The other case of Gregory Projects (Halifax) Ltd v Tenpin (Halifax) Ltd [2009] EWHC 2639 (Ch) simply illustrates the importance of sticking rigidly to the procedure set out in a conditional contract in a climate where buyers may seek to exploit seemingly unimportant breaches to escape the obligation to complete.
In this case, notification of the grant of planning permission was to be given to the other party as soon as it was known and a copy of it was to be supplied immediately on receipt. Both parties then had ten working days to notify the other whether the planning permission was acceptable. Notification of the grant was given, but no copy was supplied in a timely fashion. A dispute ensued as to whether the contract had become unconditional before the long stop date, given the failure to supply a copy of the planning permission. The court decided that the contract had become unconditional before the long stop date, so the failure to supply a copy of the planning permission was not fatal in this case. Litigation could have been avoided, however, if the procedural requirements of the contract had been followed with greater care.

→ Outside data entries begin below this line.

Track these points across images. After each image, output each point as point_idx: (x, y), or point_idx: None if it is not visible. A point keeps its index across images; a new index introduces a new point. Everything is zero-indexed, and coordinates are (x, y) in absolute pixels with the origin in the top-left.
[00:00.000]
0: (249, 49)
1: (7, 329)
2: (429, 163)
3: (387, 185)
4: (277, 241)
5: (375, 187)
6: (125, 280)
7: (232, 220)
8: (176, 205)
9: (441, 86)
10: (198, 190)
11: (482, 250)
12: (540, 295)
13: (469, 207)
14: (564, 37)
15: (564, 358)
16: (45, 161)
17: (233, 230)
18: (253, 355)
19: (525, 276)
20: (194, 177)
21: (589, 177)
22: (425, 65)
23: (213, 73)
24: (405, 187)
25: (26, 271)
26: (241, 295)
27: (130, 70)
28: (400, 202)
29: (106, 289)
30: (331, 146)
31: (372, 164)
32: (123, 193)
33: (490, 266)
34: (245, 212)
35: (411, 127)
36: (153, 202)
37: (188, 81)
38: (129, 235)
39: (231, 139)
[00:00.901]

New standard mortgage instructions
Last month, the Building Societies Association (BSA) brought out a new set of standard mortgage instructions. The BSA Mortgage Instructions are being introduced on a voluntary basis, but their stated aim is to provide a full set of instructions for those acting on behalf of BSA members in relation to residential properties, which are streamlined and easier to follow. BSA members who are also members of the Council of Mortgage Lenders (CML) can continue to use the CML Lenders' Handbook. The BSA Mortgage Instructions can be found at www.bsa.org.uk.

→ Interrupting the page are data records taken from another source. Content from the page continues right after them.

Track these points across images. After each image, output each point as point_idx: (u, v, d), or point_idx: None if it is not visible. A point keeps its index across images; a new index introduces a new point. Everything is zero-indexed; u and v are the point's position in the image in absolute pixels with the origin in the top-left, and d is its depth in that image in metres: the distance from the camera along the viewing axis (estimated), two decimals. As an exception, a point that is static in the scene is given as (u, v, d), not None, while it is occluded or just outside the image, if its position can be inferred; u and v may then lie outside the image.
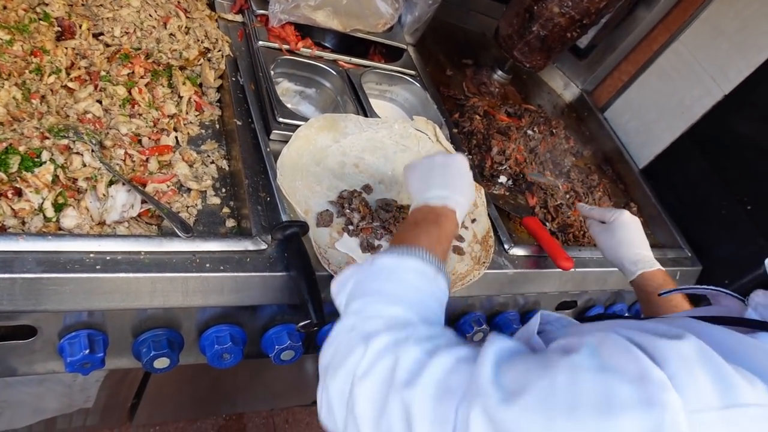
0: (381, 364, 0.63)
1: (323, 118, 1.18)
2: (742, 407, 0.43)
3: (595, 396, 0.46)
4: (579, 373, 0.49)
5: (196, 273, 0.91)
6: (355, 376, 0.63)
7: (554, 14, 1.52)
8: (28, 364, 1.01)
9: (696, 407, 0.43)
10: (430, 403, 0.57)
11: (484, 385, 0.54)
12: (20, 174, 0.88)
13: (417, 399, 0.57)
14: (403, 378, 0.60)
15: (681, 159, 1.72)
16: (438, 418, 0.56)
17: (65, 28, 1.10)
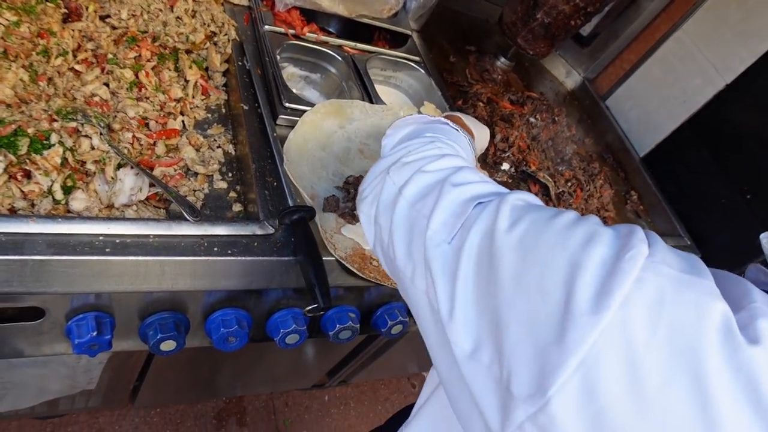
0: (446, 170, 0.69)
1: (329, 103, 1.18)
2: (699, 278, 0.46)
3: (587, 231, 0.51)
4: (583, 220, 0.54)
5: (204, 257, 0.91)
6: (421, 170, 0.70)
7: (558, 2, 1.52)
8: (36, 346, 1.02)
9: (657, 260, 0.46)
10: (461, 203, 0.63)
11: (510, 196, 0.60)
12: (29, 156, 0.88)
13: (452, 195, 0.64)
14: (456, 180, 0.67)
15: (682, 147, 1.73)
16: (459, 211, 0.62)
17: (72, 10, 1.09)
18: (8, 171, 0.86)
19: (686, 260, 0.49)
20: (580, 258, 0.48)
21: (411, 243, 0.66)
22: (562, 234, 0.51)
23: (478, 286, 0.55)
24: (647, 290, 0.44)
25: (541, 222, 0.54)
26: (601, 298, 0.44)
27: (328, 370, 1.96)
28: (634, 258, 0.46)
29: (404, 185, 0.70)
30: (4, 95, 0.94)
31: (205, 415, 2.04)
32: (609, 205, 1.58)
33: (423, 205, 0.66)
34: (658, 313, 0.43)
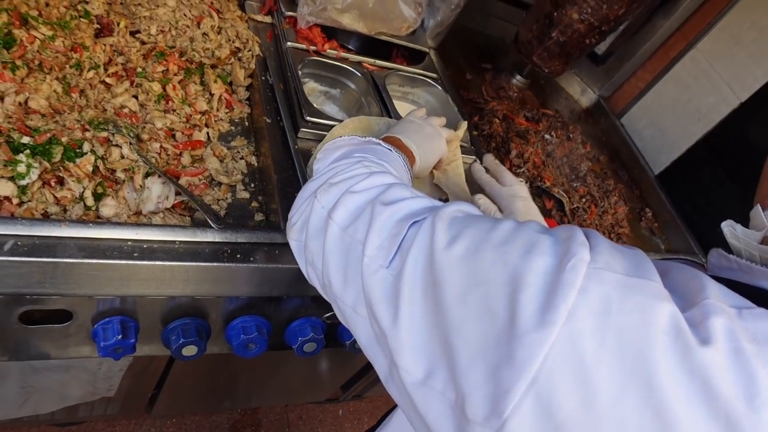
0: (375, 189, 0.69)
1: (358, 119, 1.21)
2: (644, 279, 0.45)
3: (525, 241, 0.50)
4: (523, 227, 0.54)
5: (227, 263, 0.94)
6: (348, 190, 0.69)
7: (573, 20, 1.55)
8: (62, 348, 1.05)
9: (600, 266, 0.46)
10: (395, 223, 0.62)
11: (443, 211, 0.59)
12: (63, 164, 0.92)
13: (385, 215, 0.63)
14: (386, 198, 0.66)
15: (697, 165, 1.74)
16: (394, 232, 0.60)
17: (104, 26, 1.14)
18: (42, 177, 0.90)
19: (631, 259, 0.49)
20: (521, 271, 0.47)
21: (347, 269, 0.64)
22: (501, 247, 0.51)
23: (424, 310, 0.53)
24: (592, 300, 0.44)
25: (480, 236, 0.53)
26: (546, 313, 0.44)
27: (342, 383, 1.97)
28: (576, 267, 0.45)
29: (333, 208, 0.68)
30: (39, 105, 0.98)
31: (220, 426, 2.05)
32: (623, 221, 1.59)
33: (355, 230, 0.64)
34: (605, 323, 0.43)
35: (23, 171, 0.88)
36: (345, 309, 0.66)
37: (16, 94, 0.96)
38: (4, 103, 0.95)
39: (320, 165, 0.84)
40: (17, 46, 1.02)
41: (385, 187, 0.69)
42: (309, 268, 0.73)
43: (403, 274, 0.56)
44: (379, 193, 0.67)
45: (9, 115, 0.93)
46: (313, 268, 0.72)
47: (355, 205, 0.67)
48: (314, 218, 0.70)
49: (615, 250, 0.49)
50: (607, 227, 1.53)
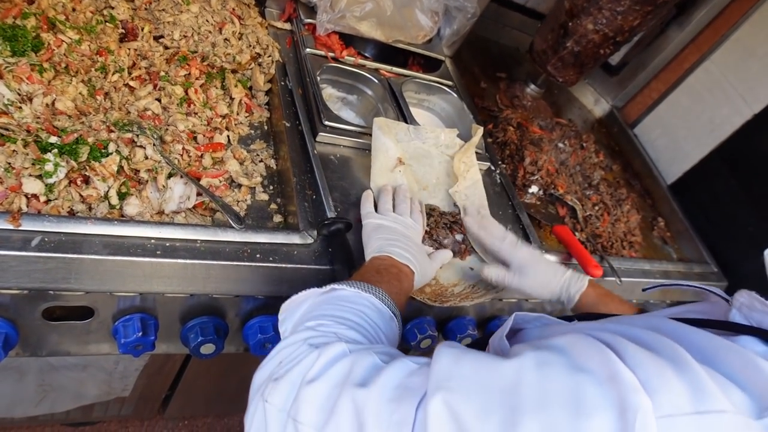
0: (335, 368, 0.58)
1: (383, 120, 1.23)
2: (715, 413, 0.42)
3: (565, 395, 0.45)
4: (547, 369, 0.48)
5: (247, 262, 0.96)
6: (304, 381, 0.57)
7: (588, 31, 1.57)
8: (83, 344, 1.06)
9: (667, 412, 0.42)
10: (387, 405, 0.52)
11: (444, 377, 0.51)
12: (89, 163, 0.94)
13: (372, 400, 0.53)
14: (357, 379, 0.55)
15: (709, 176, 1.75)
16: (396, 419, 0.51)
17: (129, 30, 1.17)
18: (69, 176, 0.92)
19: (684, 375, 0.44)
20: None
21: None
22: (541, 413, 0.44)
23: None
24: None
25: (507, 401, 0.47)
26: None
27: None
28: (645, 428, 0.41)
29: (294, 410, 0.55)
30: (66, 107, 1.00)
31: (232, 428, 2.06)
32: (636, 230, 1.60)
33: (337, 428, 0.53)
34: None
35: (51, 170, 0.90)
36: None
37: (44, 96, 0.99)
38: (32, 104, 0.97)
39: (285, 327, 0.77)
40: (45, 49, 1.05)
41: (347, 362, 0.58)
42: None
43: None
44: (345, 373, 0.57)
45: (37, 116, 0.96)
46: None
47: (321, 396, 0.55)
48: (273, 425, 0.57)
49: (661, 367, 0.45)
50: (620, 235, 1.54)
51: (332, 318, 0.70)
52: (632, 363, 0.45)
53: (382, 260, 0.94)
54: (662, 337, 0.50)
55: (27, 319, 0.95)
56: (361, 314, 0.73)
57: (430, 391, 0.50)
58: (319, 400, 0.55)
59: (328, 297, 0.75)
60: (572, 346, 0.50)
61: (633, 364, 0.45)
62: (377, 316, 0.75)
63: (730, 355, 0.48)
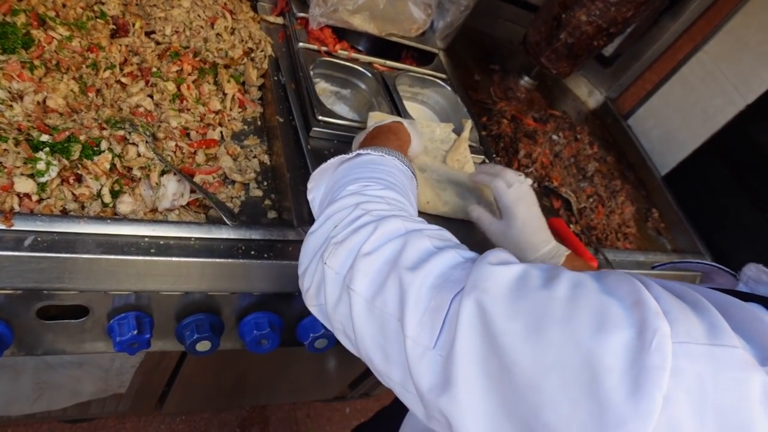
0: (390, 245, 0.63)
1: (377, 114, 1.23)
2: (728, 347, 0.43)
3: (591, 312, 0.47)
4: (579, 289, 0.50)
5: (242, 259, 0.95)
6: (360, 252, 0.62)
7: (581, 23, 1.56)
8: (78, 343, 1.06)
9: (683, 339, 0.43)
10: (428, 291, 0.57)
11: (483, 277, 0.54)
12: (81, 161, 0.93)
13: (416, 284, 0.57)
14: (408, 262, 0.60)
15: (703, 166, 1.76)
16: (433, 305, 0.56)
17: (120, 26, 1.16)
18: (61, 175, 0.92)
19: (703, 316, 0.47)
20: (598, 353, 0.44)
21: (386, 347, 0.60)
22: (566, 324, 0.47)
23: (492, 395, 0.50)
24: (686, 382, 0.42)
25: (537, 309, 0.50)
26: (640, 401, 0.41)
27: (350, 381, 1.98)
28: (662, 346, 0.43)
29: (350, 277, 0.62)
30: (57, 104, 0.99)
31: (229, 423, 2.07)
32: (630, 221, 1.60)
33: (384, 302, 0.59)
34: (702, 403, 0.41)
35: (42, 168, 0.89)
36: (393, 385, 0.61)
37: (35, 93, 0.98)
38: (23, 102, 0.96)
39: (313, 195, 0.82)
40: (35, 46, 1.04)
41: (400, 242, 0.63)
42: (340, 335, 0.68)
43: (456, 357, 0.52)
44: (397, 252, 0.62)
45: (28, 114, 0.95)
46: (345, 336, 0.67)
47: (373, 270, 0.61)
48: (330, 285, 0.65)
49: (683, 306, 0.47)
50: (614, 227, 1.54)
51: (371, 180, 0.74)
52: (656, 295, 0.48)
53: (378, 128, 0.96)
54: (685, 287, 0.52)
55: (21, 318, 0.95)
56: (393, 175, 0.77)
57: (467, 288, 0.54)
58: (371, 273, 0.61)
59: (356, 162, 0.79)
60: (606, 276, 0.53)
61: (656, 296, 0.47)
62: (403, 176, 0.80)
63: (740, 311, 0.49)
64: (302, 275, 0.71)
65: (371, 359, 0.62)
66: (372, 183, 0.73)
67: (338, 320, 0.66)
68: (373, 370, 0.64)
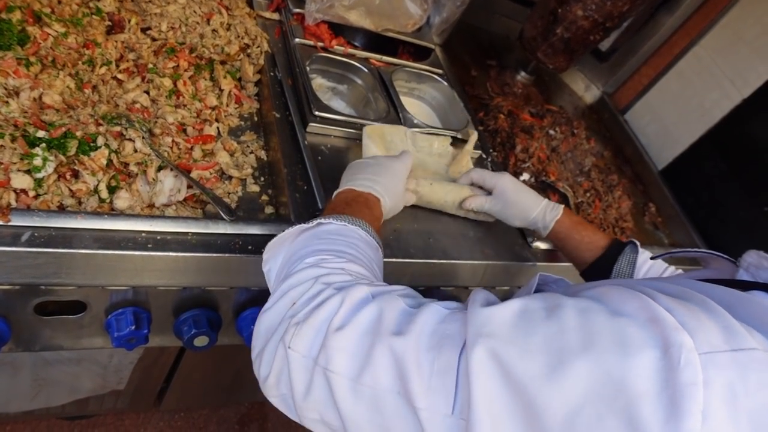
0: (363, 313, 0.57)
1: (377, 127, 1.22)
2: (748, 350, 0.43)
3: (609, 336, 0.46)
4: (588, 314, 0.49)
5: (239, 254, 0.96)
6: (331, 328, 0.57)
7: (578, 17, 1.56)
8: (75, 339, 1.06)
9: (706, 349, 0.43)
10: (427, 353, 0.53)
11: (483, 322, 0.51)
12: (78, 157, 0.93)
13: (410, 349, 0.53)
14: (391, 327, 0.56)
15: (700, 161, 1.76)
16: (438, 368, 0.52)
17: (115, 23, 1.16)
18: (58, 170, 0.92)
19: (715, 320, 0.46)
20: (628, 379, 0.43)
21: (387, 424, 0.55)
22: (589, 354, 0.46)
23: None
24: (718, 392, 0.41)
25: (552, 344, 0.48)
26: (682, 421, 0.41)
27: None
28: (690, 361, 0.42)
29: (324, 359, 0.56)
30: (53, 101, 1.00)
31: (228, 420, 2.07)
32: (627, 216, 1.60)
33: (374, 378, 0.54)
34: (735, 409, 0.41)
35: (39, 164, 0.89)
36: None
37: (31, 90, 0.98)
38: (19, 98, 0.96)
39: (268, 267, 0.76)
40: (31, 42, 1.04)
41: (375, 308, 0.58)
42: (316, 426, 0.61)
43: (478, 415, 0.48)
44: (375, 319, 0.57)
45: (24, 110, 0.95)
46: (324, 425, 0.60)
47: (352, 345, 0.56)
48: (297, 371, 0.58)
49: (695, 312, 0.47)
50: (611, 221, 1.54)
51: (330, 252, 0.68)
52: (666, 307, 0.47)
53: (346, 193, 0.91)
54: (687, 289, 0.52)
55: (19, 314, 0.95)
56: (355, 246, 0.72)
57: (470, 339, 0.50)
58: (350, 348, 0.55)
59: (316, 232, 0.74)
60: (607, 294, 0.51)
61: (667, 308, 0.47)
62: (368, 248, 0.75)
63: (748, 305, 0.49)
64: (257, 359, 0.63)
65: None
66: (331, 256, 0.68)
67: (312, 409, 0.59)
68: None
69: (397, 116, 1.32)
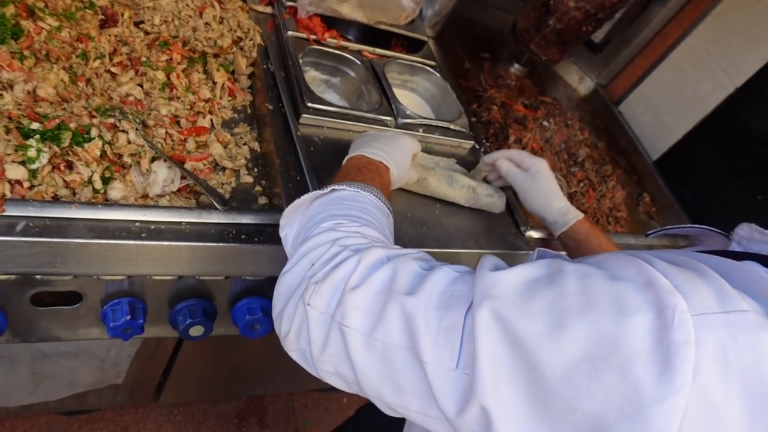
0: (378, 274, 0.61)
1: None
2: (740, 312, 0.45)
3: (607, 300, 0.48)
4: (588, 279, 0.51)
5: (233, 243, 0.97)
6: (348, 286, 0.60)
7: (570, 8, 1.57)
8: (72, 330, 1.07)
9: (699, 311, 0.45)
10: (435, 312, 0.56)
11: (489, 285, 0.54)
12: (71, 148, 0.94)
13: (421, 307, 0.56)
14: (404, 287, 0.59)
15: (694, 151, 1.77)
16: (445, 325, 0.55)
17: (109, 17, 1.16)
18: (52, 162, 0.93)
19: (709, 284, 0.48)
20: (624, 338, 0.46)
21: (397, 378, 0.58)
22: (587, 316, 0.48)
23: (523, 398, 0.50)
24: (710, 350, 0.44)
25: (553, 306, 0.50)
26: (672, 377, 0.43)
27: (346, 370, 1.99)
28: (684, 322, 0.44)
29: (341, 315, 0.60)
30: (47, 94, 1.00)
31: (226, 414, 2.08)
32: (621, 205, 1.61)
33: (386, 333, 0.57)
34: (727, 368, 0.43)
35: (33, 155, 0.90)
36: (409, 414, 0.60)
37: (25, 83, 0.99)
38: (13, 91, 0.97)
39: (285, 233, 0.79)
40: (25, 36, 1.04)
41: (389, 269, 0.62)
42: (332, 378, 0.65)
43: (481, 370, 0.51)
44: (389, 280, 0.61)
45: (18, 103, 0.96)
46: (339, 377, 0.64)
47: (366, 302, 0.59)
48: (315, 327, 0.61)
49: (690, 276, 0.49)
50: (605, 211, 1.55)
51: (345, 217, 0.72)
52: (663, 271, 0.49)
53: (358, 159, 0.93)
54: (686, 258, 0.54)
55: (15, 305, 0.97)
56: (368, 212, 0.75)
57: (476, 300, 0.53)
58: (365, 306, 0.59)
59: (330, 198, 0.77)
60: (607, 261, 0.54)
61: (664, 272, 0.49)
62: (379, 213, 0.78)
63: (741, 273, 0.51)
64: (278, 318, 0.68)
65: (380, 394, 0.60)
66: (346, 220, 0.71)
67: (328, 362, 0.62)
68: (383, 404, 0.62)
69: (389, 107, 1.33)
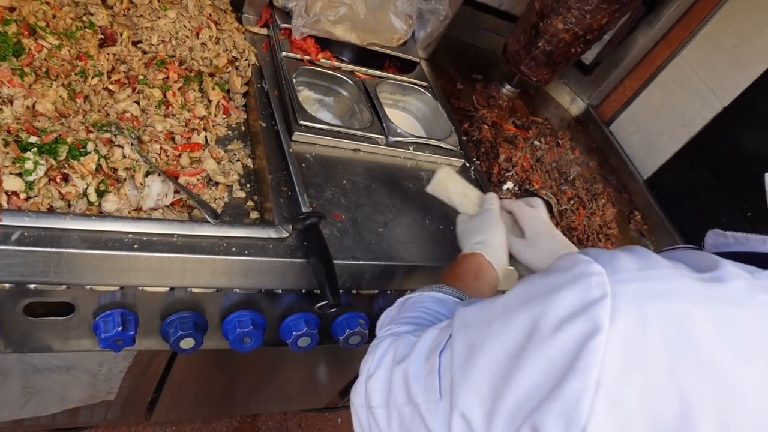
0: (386, 356, 0.73)
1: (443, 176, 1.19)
2: (657, 269, 0.50)
3: (541, 289, 0.55)
4: (528, 281, 0.59)
5: (224, 256, 0.98)
6: (367, 377, 0.72)
7: (558, 30, 1.61)
8: (64, 340, 1.09)
9: (618, 274, 0.50)
10: (423, 363, 0.66)
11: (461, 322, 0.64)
12: (68, 161, 0.97)
13: (413, 364, 0.66)
14: (399, 356, 0.70)
15: (684, 169, 1.79)
16: (428, 369, 0.64)
17: (108, 36, 1.20)
18: (48, 174, 0.95)
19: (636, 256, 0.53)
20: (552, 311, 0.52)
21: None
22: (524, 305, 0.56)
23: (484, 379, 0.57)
24: (626, 300, 0.48)
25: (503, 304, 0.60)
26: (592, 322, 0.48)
27: (339, 389, 1.99)
28: (600, 284, 0.50)
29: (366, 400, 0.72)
30: (46, 109, 1.03)
31: (219, 433, 2.08)
32: (612, 223, 1.63)
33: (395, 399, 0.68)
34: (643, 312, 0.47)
35: (30, 168, 0.92)
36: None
37: (25, 99, 1.02)
38: (13, 106, 1.00)
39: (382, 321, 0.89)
40: (26, 54, 1.07)
41: (392, 348, 0.73)
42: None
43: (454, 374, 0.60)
44: (391, 357, 0.72)
45: (17, 117, 0.98)
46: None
47: (381, 382, 0.70)
48: (361, 419, 0.73)
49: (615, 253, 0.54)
50: (596, 228, 1.57)
51: (396, 321, 0.83)
52: (589, 252, 0.55)
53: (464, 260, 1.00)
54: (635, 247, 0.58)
55: (9, 315, 0.98)
56: (421, 308, 0.84)
57: (455, 331, 0.64)
58: (380, 385, 0.70)
59: (402, 304, 0.88)
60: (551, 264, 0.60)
61: (588, 252, 0.55)
62: (436, 304, 0.86)
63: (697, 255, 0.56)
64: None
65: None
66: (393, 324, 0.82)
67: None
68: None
69: (381, 126, 1.35)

The move to introduce another set of standard mortgage instructions has met with some criticism from practitioners as being unnecessary and likely to cause confusion. The Law Society provided recommendations on the instructions to the BSA, although not all were adopted and the Law Society continues to work with the BSA to refine the new instructions. It is currently estimated that approximately 25 building societies intend to adopt the new BSA Mortgage Instructions, which they will use alongside their own specific lending requirements.
SDLT '“ new disclosure regime
As part of the 2009 Budget, HMRC published a document in December 2009 indicating the government's intention to introduce regulations extending the SDLT disclosure regime to SDLT schemes in residential property transactions with a value of at least £1m. Since August 2005, promoters of certain schemes aimed at avoiding SDLT in commercial property transactions with a value of not less than £5m have been required to disclose their schemes to HMRC.
HMRC has confirmed that the regulations to extend the regime to residential properties will be laid before Parliament early this year and will come into effect no later than 1 April 2010. HMRC has indicated that the regulations will apply so that there will be no obligation to disclose any schemes made available for use before the new regime comes into effect. It is thought that this rule will also apply to schemes that are 'substantially the same' as earlier schemes.
HMRC has confirmed that further information and guidance will be published on their website (www.hmrc.gov.uk) before the extension of the regime to residential property transactions comes into force. Currently guidance is expected to be released in early March.